Page-level text extractions:
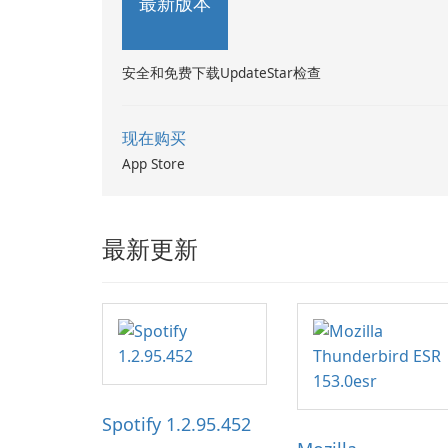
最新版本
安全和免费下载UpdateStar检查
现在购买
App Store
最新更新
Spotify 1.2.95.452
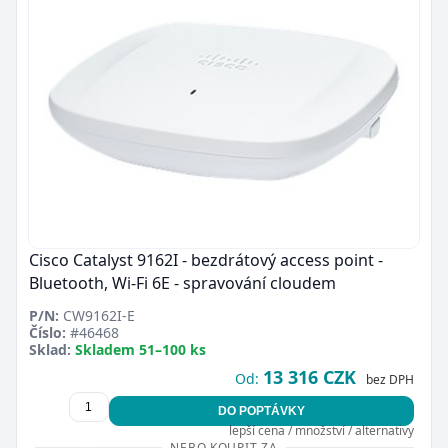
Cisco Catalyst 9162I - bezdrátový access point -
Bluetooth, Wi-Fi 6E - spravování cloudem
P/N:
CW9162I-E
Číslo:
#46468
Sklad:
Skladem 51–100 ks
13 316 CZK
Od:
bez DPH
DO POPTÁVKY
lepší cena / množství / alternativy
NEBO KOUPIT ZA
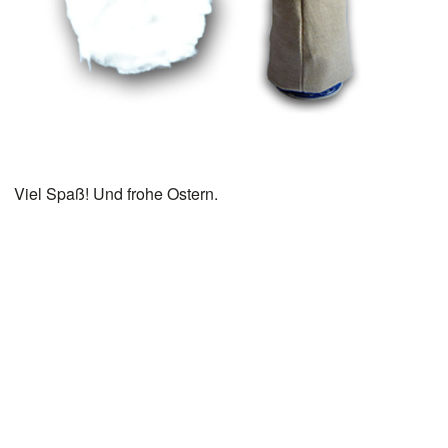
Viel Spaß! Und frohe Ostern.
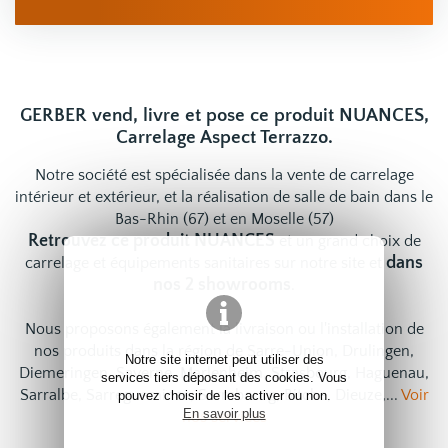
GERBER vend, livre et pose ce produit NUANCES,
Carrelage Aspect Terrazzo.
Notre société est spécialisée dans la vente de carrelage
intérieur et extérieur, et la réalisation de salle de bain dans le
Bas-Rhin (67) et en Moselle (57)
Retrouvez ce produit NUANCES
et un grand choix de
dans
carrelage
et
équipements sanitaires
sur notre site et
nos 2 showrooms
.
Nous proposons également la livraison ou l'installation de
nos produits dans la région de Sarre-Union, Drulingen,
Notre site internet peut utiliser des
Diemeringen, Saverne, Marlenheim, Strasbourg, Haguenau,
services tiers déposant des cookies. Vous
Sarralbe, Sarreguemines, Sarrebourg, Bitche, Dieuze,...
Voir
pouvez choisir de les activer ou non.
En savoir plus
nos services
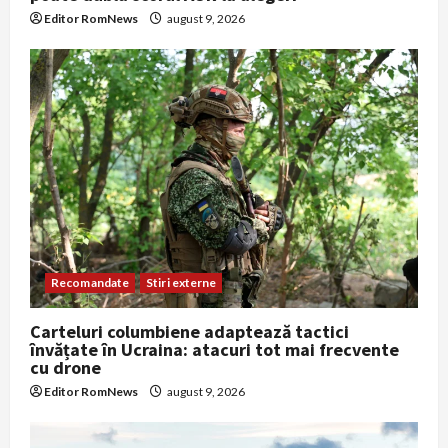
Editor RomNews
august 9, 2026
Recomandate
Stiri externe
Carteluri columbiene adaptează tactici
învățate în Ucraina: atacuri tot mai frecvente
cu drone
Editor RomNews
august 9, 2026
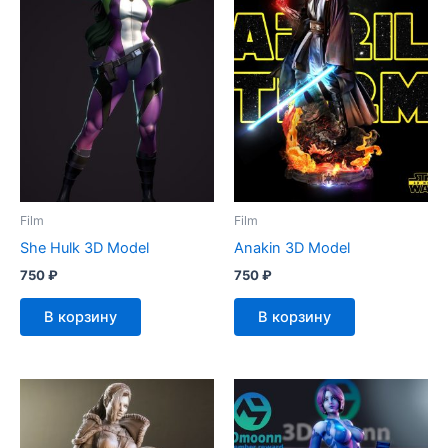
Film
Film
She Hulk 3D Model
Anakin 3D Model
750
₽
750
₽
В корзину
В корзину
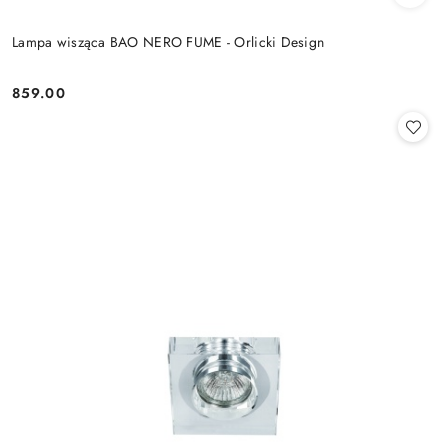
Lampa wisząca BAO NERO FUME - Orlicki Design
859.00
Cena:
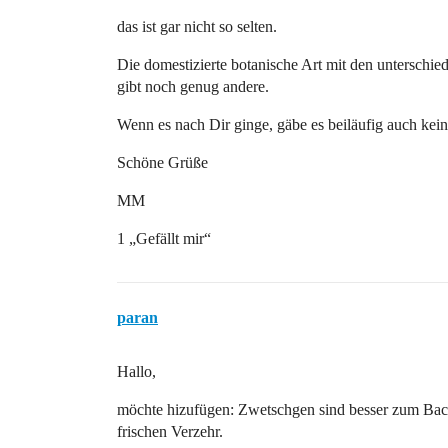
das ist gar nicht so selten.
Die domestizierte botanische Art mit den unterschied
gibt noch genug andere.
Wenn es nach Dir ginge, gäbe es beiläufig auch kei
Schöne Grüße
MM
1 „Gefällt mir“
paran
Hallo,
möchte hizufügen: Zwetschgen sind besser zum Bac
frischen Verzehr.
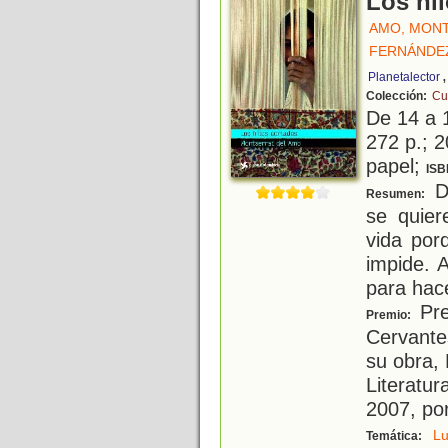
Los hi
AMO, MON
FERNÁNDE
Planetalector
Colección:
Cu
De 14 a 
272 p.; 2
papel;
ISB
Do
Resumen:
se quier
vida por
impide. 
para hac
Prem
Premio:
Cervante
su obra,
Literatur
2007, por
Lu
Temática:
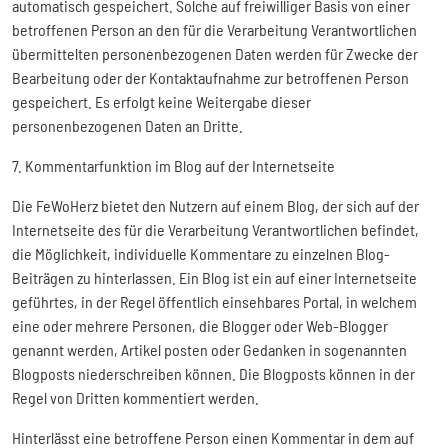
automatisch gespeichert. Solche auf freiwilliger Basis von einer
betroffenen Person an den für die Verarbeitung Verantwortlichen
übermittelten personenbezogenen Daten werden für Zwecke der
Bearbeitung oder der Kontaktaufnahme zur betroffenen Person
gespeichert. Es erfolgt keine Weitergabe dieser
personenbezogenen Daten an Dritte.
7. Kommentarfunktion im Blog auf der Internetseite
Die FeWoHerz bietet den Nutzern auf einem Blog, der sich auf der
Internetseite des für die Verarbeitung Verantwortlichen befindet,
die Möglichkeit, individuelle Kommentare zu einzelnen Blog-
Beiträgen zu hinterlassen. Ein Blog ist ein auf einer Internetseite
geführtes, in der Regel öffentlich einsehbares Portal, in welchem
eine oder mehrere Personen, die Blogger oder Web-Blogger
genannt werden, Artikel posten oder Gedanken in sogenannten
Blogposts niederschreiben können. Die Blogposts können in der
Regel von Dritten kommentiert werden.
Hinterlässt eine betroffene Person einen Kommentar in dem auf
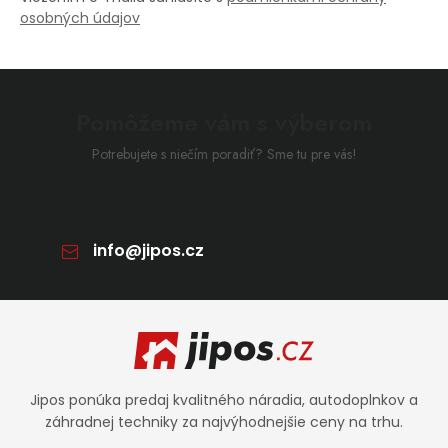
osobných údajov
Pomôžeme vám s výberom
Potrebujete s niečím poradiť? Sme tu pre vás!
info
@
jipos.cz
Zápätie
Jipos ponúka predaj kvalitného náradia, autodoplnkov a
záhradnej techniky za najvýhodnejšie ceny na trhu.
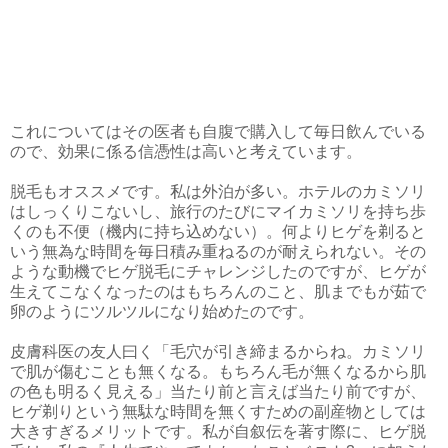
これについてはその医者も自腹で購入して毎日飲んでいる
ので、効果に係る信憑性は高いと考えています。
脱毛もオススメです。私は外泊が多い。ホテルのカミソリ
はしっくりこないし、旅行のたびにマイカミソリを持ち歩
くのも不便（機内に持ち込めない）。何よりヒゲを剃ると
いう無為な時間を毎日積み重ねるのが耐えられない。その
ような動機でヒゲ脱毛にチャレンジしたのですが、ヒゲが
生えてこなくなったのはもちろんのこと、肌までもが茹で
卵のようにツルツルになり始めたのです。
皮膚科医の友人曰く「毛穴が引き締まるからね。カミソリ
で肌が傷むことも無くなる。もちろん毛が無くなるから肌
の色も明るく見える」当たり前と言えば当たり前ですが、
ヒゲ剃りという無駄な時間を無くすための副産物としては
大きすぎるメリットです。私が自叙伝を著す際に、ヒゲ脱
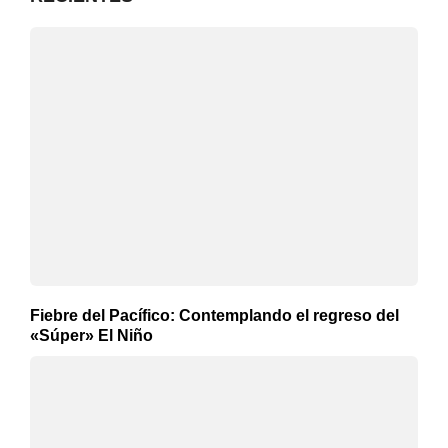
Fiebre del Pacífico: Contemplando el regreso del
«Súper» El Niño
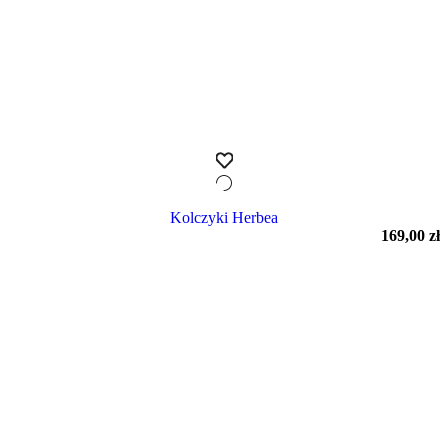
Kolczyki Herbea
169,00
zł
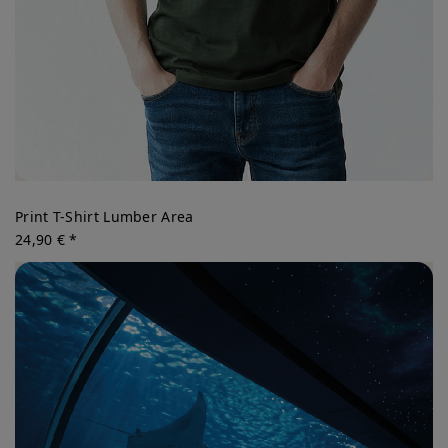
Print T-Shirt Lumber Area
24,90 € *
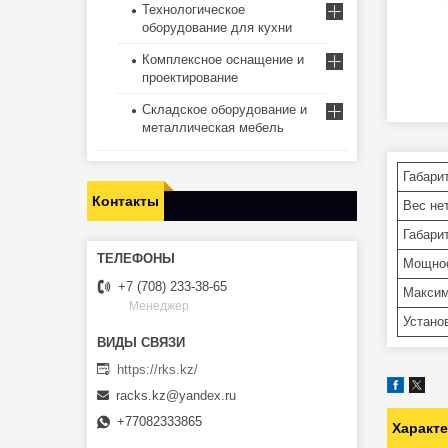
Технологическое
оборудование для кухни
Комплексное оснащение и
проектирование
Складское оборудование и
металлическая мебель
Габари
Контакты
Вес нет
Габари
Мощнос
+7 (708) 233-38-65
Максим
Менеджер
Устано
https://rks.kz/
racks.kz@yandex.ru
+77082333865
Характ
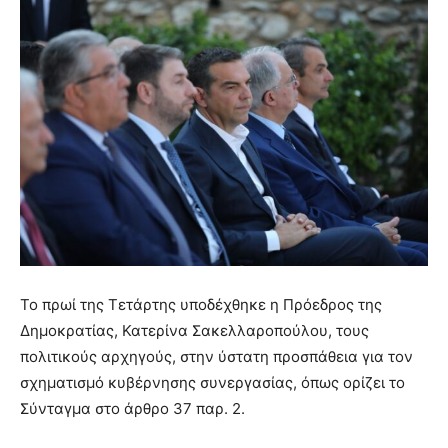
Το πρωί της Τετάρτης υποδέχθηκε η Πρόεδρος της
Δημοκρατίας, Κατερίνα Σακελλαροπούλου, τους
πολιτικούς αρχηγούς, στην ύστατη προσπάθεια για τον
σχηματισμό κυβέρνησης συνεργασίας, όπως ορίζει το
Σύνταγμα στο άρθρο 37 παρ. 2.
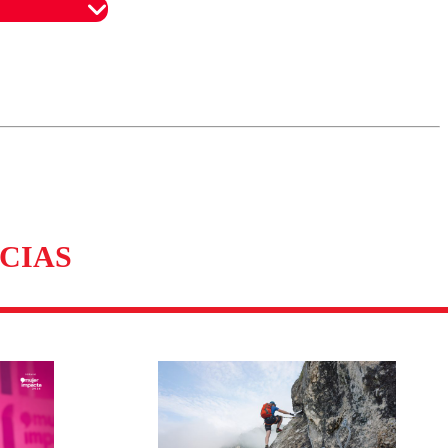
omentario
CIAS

# WORK TASK
Each line of the data must be restated exactly, and the pictures must be left out.

# OUTPUT OF THE EXERCISE
最新版本
安全和免费下载UpdateStar检查
现在购买
App Store
最新更新
Spotify 1.2.95.452
Cisco Catalyst 9162I - bezdrátový access point -
Bluetooth, Wi-Fi 6E - spravování cloudem
P/N:
CW9162I-E
Číslo:
#46468
Sklad:
Skladem 51–100 ks
13 316 CZK
Od:
bez DPH
DO POPTÁVKY
lepší cena / množství / alternativy
NEBO KOUPIT ZA
Viel Spaß! Und frohe Ostern.
GERBER vend, livre et pose ce produit NUANCES,
Carrelage Aspect Terrazzo.
Notre société est spécialisée dans la vente de carrelage
intérieur et extérieur, et la réalisation de salle de bain dans le
Bas-Rhin (67) et en Moselle (57)
Retrouvez ce produit NUANCES
et un grand choix de
dans
carrelage
et
équipements sanitaires
sur notre site et
nos 2 showrooms
.
Nous proposons également la livraison ou l'installation de
nos produits dans la région de Sarre-Union, Drulingen,
Notre site internet peut utiliser des
Diemeringen, Saverne, Marlenheim, Strasbourg, Haguenau,
services tiers déposant des cookies. Vous
Sarralbe, Sarreguemines, Sarrebourg, Bitche, Dieuze,...
Voir
pouvez choisir de les activer ou non.
En savoir plus
nos services
Editor RomNews
august 9, 2026
Recomandate
Stiri externe
Carteluri columbiene adaptează tactici
învățate în Ucraina: atacuri tot mai frecvente
cu drone
Editor RomNews
august 9, 2026
Film
Film
She Hulk 3D Model
Anakin 3D Model
750
₽
750
₽
В корзину
В корзину
Lampa wisząca BAO NERO FUME - Orlicki Design
859.00
Cena:
das ist gar nicht so selten.
Die domestizierte botanische Art mit den unterschied
gibt noch genug andere.
Wenn es nach Dir ginge, gäbe es beiläufig auch kei
Schöne Grüße
MM
1 „Gefällt mir“
paran
Hallo,
möchte hizufügen: Zwetschgen sind besser zum Bac
frischen Verzehr.
Los hi
AMO, MON
FERNÁNDE
Planetalector
Colección:
Cu
De 14 a 
272 p.; 2
papel;
ISB
Do
Resumen:
se quier
vida por
impide. 
para hac
Prem
Premio:
Cervante
su obra,
Literatur
2007, por
Lu
Temática:
automatisch gespeichert. Solche auf freiwilliger Basis von einer
betroffenen Person an den für die Verarbeitung Verantwortlichen
übermittelten personenbezogenen Daten werden für Zwecke der
Bearbeitung oder der Kontaktaufnahme zur betroffenen Person
gespeichert. Es erfolgt keine Weitergabe dieser
personenbezogenen Daten an Dritte.
7. Kommentarfunktion im Blog auf der Internetseite
Die FeWoHerz bietet den Nutzern auf einem Blog, der sich auf der
Internetseite des für die Verarbeitung Verantwortlichen befindet,
die Möglichkeit, individuelle Kommentare zu einzelnen Blog-
Beiträgen zu hinterlassen. Ein Blog ist ein auf einer Internetseite
geführtes, in der Regel öffentlich einsehbares Portal, in welchem
eine oder mehrere Personen, die Blogger oder Web-Blogger
genannt werden, Artikel posten oder Gedanken in sogenannten
Blogposts niederschreiben können. Die Blogposts können in der
Regel von Dritten kommentiert werden.
Hinterlässt eine betroffene Person einen Kommentar in dem auf
osobných údajov
Pomôžeme vám s výberom
Potrebujete s niečím poradiť? Sme tu pre vás!
info
@
jipos.cz
Zápätie
Jipos ponúka predaj kvalitného náradia, autodoplnkov a
záhradnej techniky za najvýhodnejšie ceny na trhu.
これについてはその医者も自腹で購入して毎日飲んでいる
ので、効果に係る信憑性は高いと考えています。
脱毛もオススメです。私は外泊が多い。ホテルのカミソリ
はしっくりこないし、旅行のたびにマイカミソリを持ち歩
くのも不便（機内に持ち込めない）。何よりヒゲを剃ると
いう無為な時間を毎日積み重ねるのが耐えられない。その
ような動機でヒゲ脱毛にチャレンジしたのですが、ヒゲが
生えてこなくなったのはもちろんのこと、肌までもが茹で
卵のようにツルツルになり始めたのです。
皮膚科医の友人曰く「毛穴が引き締まるからね。カミソリ
で肌が傷むことも無くなる。もちろん毛が無くなるから肌
の色も明るく見える」当たり前と言えば当たり前ですが、
ヒゲ剃りという無駄な時間を無くすための副産物としては
大きすぎるメリットです。私が自叙伝を著す際に、ヒゲ脱
Fiebre del Pacífico: Contemplando el regreso del
«Súper» El Niño
Kolczyki Herbea
169,00
zł
Print T-Shirt Lumber Area
24,90 € *
Технологическое
оборудование для кухни
Комплексное оснащение и
проектирование
Складское оборудование и
металлическая мебель
Габари
Контакты
Вес нет
Габари
Мощнос
+7 (708) 233-38-65
Максим
Менеджер
Устано
https://rks.kz/
racks.kz@yandex.ru
+77082333865
Характ
Το πρωί της Τετάρτης υποδέχθηκε η Πρόεδρος της
Δημοκρατίας, Κατερίνα Σακελλαροπούλου, τους
πολιτικούς αρχηγούς, στην ύστατη προσπάθεια για τον
σχηματισμό κυβέρνησης συνεργασίας, όπως ορίζει το
Σύνταγμα στο άρθρο 37 παρ. 2.
omentario
CIAS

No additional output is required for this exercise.